Like Bardiac, I spent part of the weekend reading job applications, and like Bardiac, I also came across some eccentric ones: applicants who weren't remotely qualified for the position, or who submitted highly peculiar job letters, or both.
But although the weirdo applications are the more amusing to talk about, the for-real ones inspire stronger emotions. First, of course, is enthusiasm: it's invigorating to learn about so many interesting projects and to be introduced to so many interesting applicants. Second, however, come the sobering reminders of what awaits so many of these promising applicants.
Hints of their fates--or if not their specific fates, then the fates of many like them--are readily apparent in their cover letters and vitae. A surprising number of candidates are U.S. citizens now teaching overseas. In some cases, I imagine, the gig is a largely or entirely positive experience: a one-year immersion in a foreign culture, a chance to teach a wide range of classes to an unusual group of students, and a welcome adventure after the long slog of graduate school. But in other cases the applicants have spent many years abroad, often moving from country to country, and in positions that don't permit them to teach within their area of specialization.

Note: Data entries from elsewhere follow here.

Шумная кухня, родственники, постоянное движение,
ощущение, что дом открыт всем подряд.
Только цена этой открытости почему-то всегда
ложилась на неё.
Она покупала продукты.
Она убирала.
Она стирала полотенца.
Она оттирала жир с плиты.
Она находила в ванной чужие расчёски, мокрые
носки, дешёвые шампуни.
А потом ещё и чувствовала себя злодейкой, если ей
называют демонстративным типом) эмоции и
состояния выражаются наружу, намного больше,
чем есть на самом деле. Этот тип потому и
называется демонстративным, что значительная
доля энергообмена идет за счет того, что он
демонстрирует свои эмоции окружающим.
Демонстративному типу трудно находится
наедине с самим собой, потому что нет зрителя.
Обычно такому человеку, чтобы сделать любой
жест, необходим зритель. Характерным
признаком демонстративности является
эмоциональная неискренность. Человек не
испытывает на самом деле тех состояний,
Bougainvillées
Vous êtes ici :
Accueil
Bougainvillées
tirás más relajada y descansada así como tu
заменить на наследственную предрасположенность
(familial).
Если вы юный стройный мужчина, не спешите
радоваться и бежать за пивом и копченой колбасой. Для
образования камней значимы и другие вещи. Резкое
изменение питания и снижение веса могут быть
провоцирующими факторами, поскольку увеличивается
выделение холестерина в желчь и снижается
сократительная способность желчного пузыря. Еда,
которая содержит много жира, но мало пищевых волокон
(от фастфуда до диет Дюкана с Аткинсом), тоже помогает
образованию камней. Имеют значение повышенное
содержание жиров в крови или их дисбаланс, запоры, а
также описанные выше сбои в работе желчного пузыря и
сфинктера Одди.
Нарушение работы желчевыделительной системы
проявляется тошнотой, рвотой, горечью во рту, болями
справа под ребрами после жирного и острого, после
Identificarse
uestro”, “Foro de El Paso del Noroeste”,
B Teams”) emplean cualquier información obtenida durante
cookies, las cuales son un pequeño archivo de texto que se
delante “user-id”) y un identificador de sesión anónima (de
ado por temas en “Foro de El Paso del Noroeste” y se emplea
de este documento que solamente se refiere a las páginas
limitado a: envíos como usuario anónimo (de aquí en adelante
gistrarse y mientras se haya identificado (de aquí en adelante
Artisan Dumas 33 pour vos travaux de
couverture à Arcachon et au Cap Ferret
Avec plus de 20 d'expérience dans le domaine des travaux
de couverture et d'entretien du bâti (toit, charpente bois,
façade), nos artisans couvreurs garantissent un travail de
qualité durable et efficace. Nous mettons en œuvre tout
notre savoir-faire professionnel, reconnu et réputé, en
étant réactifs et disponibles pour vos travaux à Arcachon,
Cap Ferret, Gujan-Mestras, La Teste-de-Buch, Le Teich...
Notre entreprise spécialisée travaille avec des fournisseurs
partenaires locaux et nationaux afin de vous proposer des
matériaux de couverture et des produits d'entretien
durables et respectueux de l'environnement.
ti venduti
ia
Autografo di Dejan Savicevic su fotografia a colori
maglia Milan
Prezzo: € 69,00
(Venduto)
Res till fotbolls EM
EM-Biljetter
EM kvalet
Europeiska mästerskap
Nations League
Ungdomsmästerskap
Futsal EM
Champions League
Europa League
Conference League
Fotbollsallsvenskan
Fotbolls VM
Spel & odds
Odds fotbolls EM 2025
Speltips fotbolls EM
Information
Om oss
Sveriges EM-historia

Then there are the applicants who are still here in the States, but stringing together several adjunct positions two or three or five years after getting their degrees. There are a few who have actually stopped adjuncting, and hence teaching, bowing to the need for a more reliable job--but who are still hoping they might be viable candidates on the academic job market.
And finally there are the superficially more secure candidates: those comfortably ensconced in cushy visiting positions, cranking out multiple publications a year, possessed of sterling letters of reference from some of the biggest names in the discipline. . . but who can't seem to land a tenure-line job. Usually, they're not a good fit for our position, and not really a good fit for any position according to the conventional job-market categories. I'm not talking about someone whose work spans, say, the Victorian and Modernist divide (although those people can struggle, too); I'm talking about someone who's written a book with one chapter on Marlowe, one on Blake, one on Oscar Wilde, and one on Lady Gaga.
Let me be clear: none of the above scenarios is necessarily a dealbreaker or a kiss of doom; we all know people who took three or five or ten years to get a tenure-line job, but eventually wound up with a great one. But I look at these applicants and I think: Gawd. This fucking profession.